BLOGTOBER 10/18/2025: BELLADONNA OF SADNESS
It seems like I had been waiting a lifetime to see this much-lauded masterpiece of erotic -- and, arguably, feminist -- animation, and now that I finally have, I'm not really sure how I feel about it. BELLADONNA OF SADNESS is undeniably fascinating, original, and often visually astounding, but it is also over-indulgent, suffocatingly repetitive, and morally confusing. Some of those accusations may sound myopic given that this is essentially a work of pornography, but it also strives to be more than that, which begs these slippery questions.
[FYI I'm going to spoil this entire thing.]
In medieval France, the beautiful young Jeanne's wedding to her beloved Jean is spoiled by a prima nocta gang rape ordered by the local baron. The shame of this drives the shallow, cowardly Jean to try to murder Jeanne, who, in her weak and defiled state, then falls prey to the devil.
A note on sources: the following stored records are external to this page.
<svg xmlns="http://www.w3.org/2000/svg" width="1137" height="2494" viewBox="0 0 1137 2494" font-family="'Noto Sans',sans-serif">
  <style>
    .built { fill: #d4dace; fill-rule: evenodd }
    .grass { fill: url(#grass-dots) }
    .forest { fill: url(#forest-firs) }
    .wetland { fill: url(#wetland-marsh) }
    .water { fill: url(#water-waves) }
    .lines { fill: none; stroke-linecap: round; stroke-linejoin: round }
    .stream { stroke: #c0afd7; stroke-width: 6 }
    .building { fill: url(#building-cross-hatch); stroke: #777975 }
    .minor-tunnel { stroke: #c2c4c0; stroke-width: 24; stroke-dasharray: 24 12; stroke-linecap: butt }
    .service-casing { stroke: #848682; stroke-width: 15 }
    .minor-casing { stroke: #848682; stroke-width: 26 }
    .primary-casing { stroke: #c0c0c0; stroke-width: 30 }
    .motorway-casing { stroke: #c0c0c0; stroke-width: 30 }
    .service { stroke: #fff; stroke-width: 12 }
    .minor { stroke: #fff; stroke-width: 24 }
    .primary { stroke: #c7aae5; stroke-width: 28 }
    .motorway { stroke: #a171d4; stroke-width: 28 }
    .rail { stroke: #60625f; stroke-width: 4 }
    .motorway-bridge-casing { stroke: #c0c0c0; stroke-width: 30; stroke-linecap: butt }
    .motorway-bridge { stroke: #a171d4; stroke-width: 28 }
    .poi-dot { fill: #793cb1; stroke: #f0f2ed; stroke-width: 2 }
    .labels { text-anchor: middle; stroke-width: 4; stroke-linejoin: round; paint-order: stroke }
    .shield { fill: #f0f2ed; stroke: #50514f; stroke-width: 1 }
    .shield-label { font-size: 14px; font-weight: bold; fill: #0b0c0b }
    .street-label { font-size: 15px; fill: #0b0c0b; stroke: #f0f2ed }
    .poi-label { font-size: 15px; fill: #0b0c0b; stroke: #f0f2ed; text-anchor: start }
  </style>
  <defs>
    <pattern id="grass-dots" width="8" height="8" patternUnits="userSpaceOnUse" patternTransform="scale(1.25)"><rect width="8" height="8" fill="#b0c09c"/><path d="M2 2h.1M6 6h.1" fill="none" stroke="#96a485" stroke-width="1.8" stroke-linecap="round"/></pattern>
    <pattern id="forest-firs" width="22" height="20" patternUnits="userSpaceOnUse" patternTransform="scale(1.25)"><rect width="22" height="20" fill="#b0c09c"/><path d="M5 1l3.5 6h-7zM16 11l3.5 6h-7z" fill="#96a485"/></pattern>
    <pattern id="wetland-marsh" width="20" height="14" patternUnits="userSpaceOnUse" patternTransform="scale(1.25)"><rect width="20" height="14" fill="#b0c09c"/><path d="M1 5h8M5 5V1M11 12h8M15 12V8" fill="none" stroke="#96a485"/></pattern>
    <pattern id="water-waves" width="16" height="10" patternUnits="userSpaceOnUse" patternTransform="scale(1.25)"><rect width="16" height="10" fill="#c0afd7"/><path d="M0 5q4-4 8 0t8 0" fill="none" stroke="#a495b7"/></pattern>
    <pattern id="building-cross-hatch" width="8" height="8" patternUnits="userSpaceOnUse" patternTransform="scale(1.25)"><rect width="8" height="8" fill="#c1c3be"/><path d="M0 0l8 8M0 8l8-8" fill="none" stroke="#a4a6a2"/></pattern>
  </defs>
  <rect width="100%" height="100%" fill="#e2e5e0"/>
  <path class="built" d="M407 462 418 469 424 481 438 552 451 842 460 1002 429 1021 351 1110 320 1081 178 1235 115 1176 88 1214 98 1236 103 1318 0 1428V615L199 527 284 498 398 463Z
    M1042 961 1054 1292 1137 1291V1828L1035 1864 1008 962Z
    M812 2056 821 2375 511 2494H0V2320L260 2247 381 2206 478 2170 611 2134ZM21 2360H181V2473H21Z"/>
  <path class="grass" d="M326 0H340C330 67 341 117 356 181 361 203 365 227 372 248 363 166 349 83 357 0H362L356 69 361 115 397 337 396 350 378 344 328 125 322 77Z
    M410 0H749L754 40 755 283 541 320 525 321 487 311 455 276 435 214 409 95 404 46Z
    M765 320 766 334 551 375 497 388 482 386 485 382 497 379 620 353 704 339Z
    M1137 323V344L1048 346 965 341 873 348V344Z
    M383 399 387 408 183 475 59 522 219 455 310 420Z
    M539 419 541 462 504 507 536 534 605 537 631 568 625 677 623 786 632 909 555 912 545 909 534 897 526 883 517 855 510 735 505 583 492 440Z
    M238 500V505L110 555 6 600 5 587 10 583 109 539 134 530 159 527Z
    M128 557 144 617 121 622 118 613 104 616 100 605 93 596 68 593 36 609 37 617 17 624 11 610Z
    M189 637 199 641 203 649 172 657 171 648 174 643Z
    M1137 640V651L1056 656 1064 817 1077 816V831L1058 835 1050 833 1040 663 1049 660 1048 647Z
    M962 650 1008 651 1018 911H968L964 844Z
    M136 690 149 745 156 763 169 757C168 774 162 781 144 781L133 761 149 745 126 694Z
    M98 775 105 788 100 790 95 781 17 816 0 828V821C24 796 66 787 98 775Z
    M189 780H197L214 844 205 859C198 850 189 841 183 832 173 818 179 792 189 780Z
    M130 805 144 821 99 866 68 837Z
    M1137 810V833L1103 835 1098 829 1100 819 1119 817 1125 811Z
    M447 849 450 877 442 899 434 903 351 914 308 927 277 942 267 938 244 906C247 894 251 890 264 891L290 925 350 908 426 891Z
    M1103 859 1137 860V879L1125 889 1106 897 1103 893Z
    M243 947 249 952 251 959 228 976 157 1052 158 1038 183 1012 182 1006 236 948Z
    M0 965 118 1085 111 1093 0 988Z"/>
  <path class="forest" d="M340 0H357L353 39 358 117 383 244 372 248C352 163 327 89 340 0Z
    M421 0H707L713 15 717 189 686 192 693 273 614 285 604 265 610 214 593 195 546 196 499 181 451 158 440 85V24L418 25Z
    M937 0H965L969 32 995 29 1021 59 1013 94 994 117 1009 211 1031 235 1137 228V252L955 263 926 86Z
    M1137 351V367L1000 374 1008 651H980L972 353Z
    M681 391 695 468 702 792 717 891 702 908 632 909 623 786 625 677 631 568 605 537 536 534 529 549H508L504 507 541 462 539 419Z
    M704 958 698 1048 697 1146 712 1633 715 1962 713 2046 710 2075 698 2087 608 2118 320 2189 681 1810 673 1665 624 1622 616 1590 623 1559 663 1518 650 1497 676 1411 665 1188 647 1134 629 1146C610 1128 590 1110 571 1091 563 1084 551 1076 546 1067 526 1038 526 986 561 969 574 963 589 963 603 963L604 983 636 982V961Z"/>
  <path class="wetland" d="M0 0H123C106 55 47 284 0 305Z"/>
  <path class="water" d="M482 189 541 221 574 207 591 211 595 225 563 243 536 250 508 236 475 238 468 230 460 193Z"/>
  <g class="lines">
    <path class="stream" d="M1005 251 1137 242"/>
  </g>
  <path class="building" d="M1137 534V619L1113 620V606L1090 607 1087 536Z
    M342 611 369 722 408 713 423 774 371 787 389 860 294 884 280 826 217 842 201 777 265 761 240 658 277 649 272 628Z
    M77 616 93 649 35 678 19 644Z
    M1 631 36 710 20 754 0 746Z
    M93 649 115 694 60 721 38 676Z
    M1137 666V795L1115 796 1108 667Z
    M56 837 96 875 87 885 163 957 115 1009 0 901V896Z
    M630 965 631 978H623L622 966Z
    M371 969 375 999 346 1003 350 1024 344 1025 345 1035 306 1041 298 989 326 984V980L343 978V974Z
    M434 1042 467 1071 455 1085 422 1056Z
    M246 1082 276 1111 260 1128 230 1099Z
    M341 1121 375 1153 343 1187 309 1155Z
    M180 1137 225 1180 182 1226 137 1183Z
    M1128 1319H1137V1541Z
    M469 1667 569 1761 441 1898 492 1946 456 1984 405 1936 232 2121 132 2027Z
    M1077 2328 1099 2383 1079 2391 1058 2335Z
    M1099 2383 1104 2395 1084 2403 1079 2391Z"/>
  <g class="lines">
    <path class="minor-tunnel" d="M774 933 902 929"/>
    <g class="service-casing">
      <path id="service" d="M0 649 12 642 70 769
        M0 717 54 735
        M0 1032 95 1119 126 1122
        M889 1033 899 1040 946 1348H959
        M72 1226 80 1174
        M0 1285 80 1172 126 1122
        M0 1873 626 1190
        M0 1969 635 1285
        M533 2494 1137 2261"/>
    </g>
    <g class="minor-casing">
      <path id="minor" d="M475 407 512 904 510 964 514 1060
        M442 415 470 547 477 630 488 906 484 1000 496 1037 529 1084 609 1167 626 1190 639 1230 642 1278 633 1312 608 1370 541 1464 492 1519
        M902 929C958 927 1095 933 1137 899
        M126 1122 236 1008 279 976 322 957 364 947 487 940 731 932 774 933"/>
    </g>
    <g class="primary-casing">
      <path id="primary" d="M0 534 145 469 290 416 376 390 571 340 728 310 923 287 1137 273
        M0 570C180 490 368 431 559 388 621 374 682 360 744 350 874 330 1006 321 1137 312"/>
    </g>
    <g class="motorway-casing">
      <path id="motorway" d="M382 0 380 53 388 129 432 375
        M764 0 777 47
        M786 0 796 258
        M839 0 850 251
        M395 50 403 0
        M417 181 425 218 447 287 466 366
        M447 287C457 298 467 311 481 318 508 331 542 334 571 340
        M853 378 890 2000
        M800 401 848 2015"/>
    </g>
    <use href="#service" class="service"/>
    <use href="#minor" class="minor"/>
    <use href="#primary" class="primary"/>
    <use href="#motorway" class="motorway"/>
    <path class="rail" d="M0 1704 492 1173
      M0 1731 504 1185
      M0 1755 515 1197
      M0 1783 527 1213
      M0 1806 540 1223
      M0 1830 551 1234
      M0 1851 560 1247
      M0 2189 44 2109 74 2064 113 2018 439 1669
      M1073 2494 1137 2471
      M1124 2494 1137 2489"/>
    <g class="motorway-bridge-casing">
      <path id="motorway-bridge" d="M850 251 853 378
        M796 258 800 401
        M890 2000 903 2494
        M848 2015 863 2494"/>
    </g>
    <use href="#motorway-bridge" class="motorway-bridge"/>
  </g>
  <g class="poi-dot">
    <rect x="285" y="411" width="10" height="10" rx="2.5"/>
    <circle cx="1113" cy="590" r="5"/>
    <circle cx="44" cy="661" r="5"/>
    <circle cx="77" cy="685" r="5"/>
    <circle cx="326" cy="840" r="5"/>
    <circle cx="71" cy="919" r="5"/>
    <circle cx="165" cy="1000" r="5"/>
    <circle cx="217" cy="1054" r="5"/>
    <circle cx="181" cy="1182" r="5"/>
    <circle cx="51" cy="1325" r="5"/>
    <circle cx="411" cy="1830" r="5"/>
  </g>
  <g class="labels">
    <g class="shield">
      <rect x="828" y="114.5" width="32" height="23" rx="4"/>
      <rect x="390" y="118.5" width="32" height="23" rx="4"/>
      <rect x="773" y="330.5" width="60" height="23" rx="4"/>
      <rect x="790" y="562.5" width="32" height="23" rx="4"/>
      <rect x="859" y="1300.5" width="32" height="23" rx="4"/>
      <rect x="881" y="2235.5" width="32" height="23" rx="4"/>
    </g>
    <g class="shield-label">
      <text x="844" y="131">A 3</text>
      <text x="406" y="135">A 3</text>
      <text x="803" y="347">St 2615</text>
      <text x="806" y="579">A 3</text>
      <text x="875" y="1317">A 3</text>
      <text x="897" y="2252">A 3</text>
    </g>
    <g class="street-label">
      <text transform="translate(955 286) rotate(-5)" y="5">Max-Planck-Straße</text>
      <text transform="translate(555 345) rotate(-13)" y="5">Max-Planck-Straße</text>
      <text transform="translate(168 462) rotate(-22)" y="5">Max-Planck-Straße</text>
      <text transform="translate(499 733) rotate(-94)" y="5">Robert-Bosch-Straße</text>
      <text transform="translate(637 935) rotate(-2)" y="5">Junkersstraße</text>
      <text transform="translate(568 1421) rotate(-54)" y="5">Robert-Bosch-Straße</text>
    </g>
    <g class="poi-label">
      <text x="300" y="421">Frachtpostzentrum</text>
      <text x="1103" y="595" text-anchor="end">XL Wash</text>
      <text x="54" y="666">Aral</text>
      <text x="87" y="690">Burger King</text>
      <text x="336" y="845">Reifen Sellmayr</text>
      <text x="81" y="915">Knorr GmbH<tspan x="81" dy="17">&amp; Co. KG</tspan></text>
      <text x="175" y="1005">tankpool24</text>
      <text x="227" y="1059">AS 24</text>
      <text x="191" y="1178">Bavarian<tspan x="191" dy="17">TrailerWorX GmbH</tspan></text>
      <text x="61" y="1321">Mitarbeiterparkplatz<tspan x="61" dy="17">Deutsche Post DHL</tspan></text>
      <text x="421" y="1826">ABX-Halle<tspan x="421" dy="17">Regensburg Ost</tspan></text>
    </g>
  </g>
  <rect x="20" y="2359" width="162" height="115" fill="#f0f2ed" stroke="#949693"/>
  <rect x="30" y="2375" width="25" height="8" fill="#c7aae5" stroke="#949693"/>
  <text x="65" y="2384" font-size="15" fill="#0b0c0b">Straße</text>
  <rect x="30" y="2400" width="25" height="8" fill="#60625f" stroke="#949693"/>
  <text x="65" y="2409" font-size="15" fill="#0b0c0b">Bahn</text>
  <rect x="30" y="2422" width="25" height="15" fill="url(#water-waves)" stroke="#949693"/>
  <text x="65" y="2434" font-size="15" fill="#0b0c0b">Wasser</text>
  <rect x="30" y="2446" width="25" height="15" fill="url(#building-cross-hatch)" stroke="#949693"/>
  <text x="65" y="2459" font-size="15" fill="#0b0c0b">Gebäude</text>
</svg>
The phallic demon rapes her repeatedly, growing more powerful with each violation -- but so, too, does Jeanne acquire powers of her own. Anyone expecting a satisfying rape-revenge tale will be disappointed when Jeanne's witchy abilities draw the traditional response from the authorities, but her inevitable martyrdom inspires an inner awakening in the female witnesses, and her enduring influence ultimately inspires the French Revolution. Huh.
I finally got around to checking this box because one of my recent guest lecturers for the Miskatonic Institute of Horror Studies, Payton McCarty-Simas, centered it in her talk on feminist themes in psychedelic witch films. Payton's arguments were certainly exciting and compelling, but I had a hard time receiving BELLADONNA as an unambiguous liberation narrative -- and not just because it largely consists of an endless chain of eroticized rape scenes. I don't actually have a major problem with that in and of itself. My problem is more related to the fact that I see this less as a witch film than as a demonic possession movie, which is contingent on the victimhood of the protagonist. Jeanne isn't exactly asked whether or not she would prefer to live deliciously, nor does she seem to develop a sense of righteous anger on her own. While the demonic rapes imbue Jeanne with magical powers, the elegant woman who dominates her village doesn't seem to be exactly the same woman who is miserably tortured and humiliated by the monster in her bedroom. Whatever self-actualization she achieves comes at the cost of extreme, involuntary degradation, which tends to undermine her otherwise-exciting monologue about the virtues of "becoming a horrifying woman." And like, I definitely don't mean to say that the artist's intention is the be-all end-all of what a movie is about, but it was meaningful to me when Payton pointed out that filmmaker Eiichi Yamamoto was unhappy with the realization that BELLADONNA'S main fanbase was female.
None of this is to say that I couldn't enjoy BELLADONNA OF SADNESS, or even that my main problems with it were moral. I don't care THAT much about whether this is genuinely pro-woman. What is harder for me is that passages of truly astonishing creative invention are followed by sequences that are so mercilessly repetitive that I began to feel like somebody was holding my head underwater. I could endure this intensifying claustrophobia knowing that the future held more startling and unpredictable visual delights, but in the meantime I sometimes felt like this 86-minute movie was taking my entire life to get through. Maybe that's a minor complaint for an exploitation movie, and especially for one that often shows you something you've never seen before and may never see again! Mainly I just mean to say that on every level I had an extremely ambivalent experience with BELLADONNA OF SADNESS, which I found to be simultaneously amazing and overrated. Maybe I should just admit that this is in some ways more valuable than a film that simply aims to please.